** Start Source material **
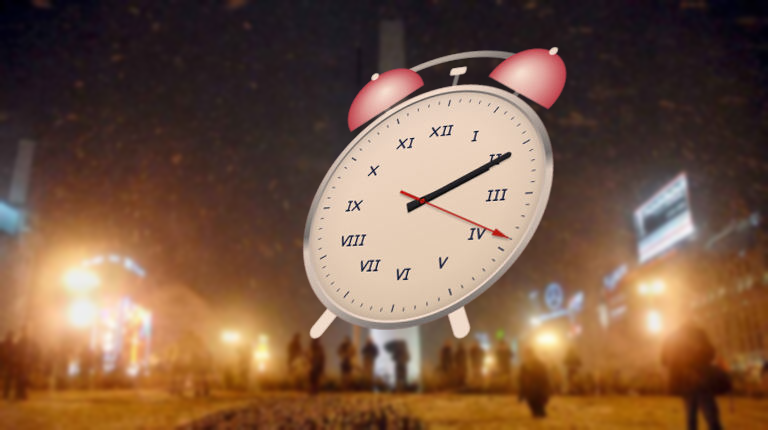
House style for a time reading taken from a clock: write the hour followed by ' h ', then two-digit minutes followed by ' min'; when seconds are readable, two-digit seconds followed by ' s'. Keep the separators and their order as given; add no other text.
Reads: 2 h 10 min 19 s
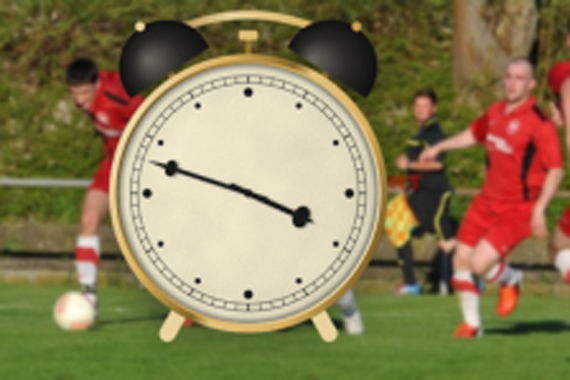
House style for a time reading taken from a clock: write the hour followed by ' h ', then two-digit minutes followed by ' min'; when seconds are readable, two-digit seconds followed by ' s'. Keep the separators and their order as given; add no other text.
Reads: 3 h 48 min
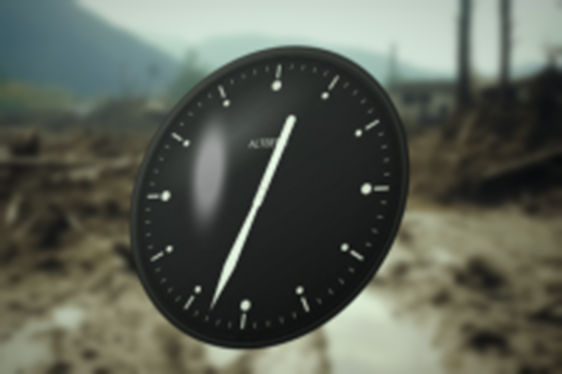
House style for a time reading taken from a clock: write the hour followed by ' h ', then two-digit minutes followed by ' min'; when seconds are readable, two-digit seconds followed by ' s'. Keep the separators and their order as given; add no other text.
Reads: 12 h 33 min
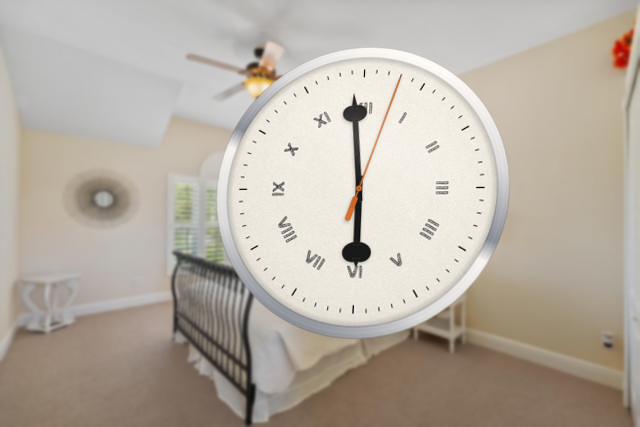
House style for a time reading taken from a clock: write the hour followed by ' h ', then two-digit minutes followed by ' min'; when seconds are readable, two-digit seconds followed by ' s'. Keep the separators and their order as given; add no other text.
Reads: 5 h 59 min 03 s
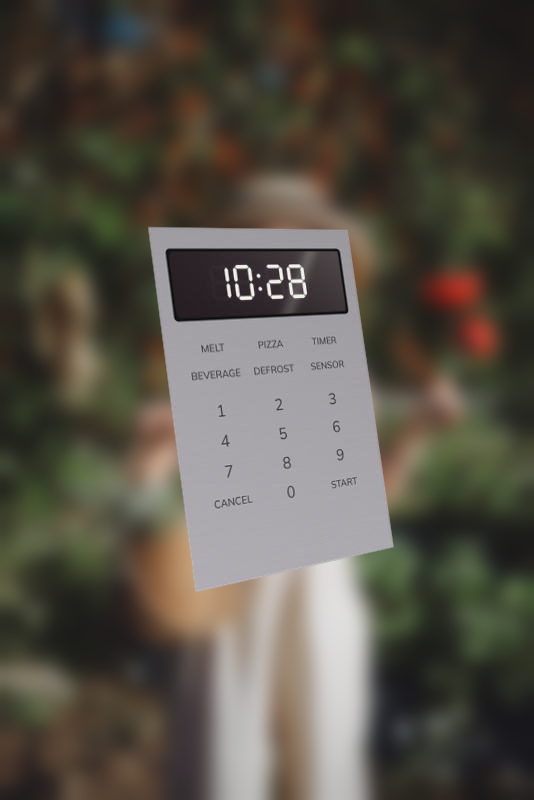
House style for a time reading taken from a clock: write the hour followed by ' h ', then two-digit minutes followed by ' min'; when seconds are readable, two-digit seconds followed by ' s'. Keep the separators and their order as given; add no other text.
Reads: 10 h 28 min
** End Source material **
Reproduce every record above word for word, without the pictures.

## Task output
House style for a time reading taken from a clock: write the hour followed by ' h ', then two-digit minutes followed by ' min'; when seconds are readable, two-digit seconds followed by ' s'. Keep the separators and their order as given; add no other text.
Reads: 2 h 10 min 19 s
House style for a time reading taken from a clock: write the hour followed by ' h ', then two-digit minutes followed by ' min'; when seconds are readable, two-digit seconds followed by ' s'. Keep the separators and their order as given; add no other text.
Reads: 3 h 48 min
House style for a time reading taken from a clock: write the hour followed by ' h ', then two-digit minutes followed by ' min'; when seconds are readable, two-digit seconds followed by ' s'. Keep the separators and their order as given; add no other text.
Reads: 12 h 33 min
House style for a time reading taken from a clock: write the hour followed by ' h ', then two-digit minutes followed by ' min'; when seconds are readable, two-digit seconds followed by ' s'. Keep the separators and their order as given; add no other text.
Reads: 5 h 59 min 03 s
House style for a time reading taken from a clock: write the hour followed by ' h ', then two-digit minutes followed by ' min'; when seconds are readable, two-digit seconds followed by ' s'. Keep the separators and their order as given; add no other text.
Reads: 10 h 28 min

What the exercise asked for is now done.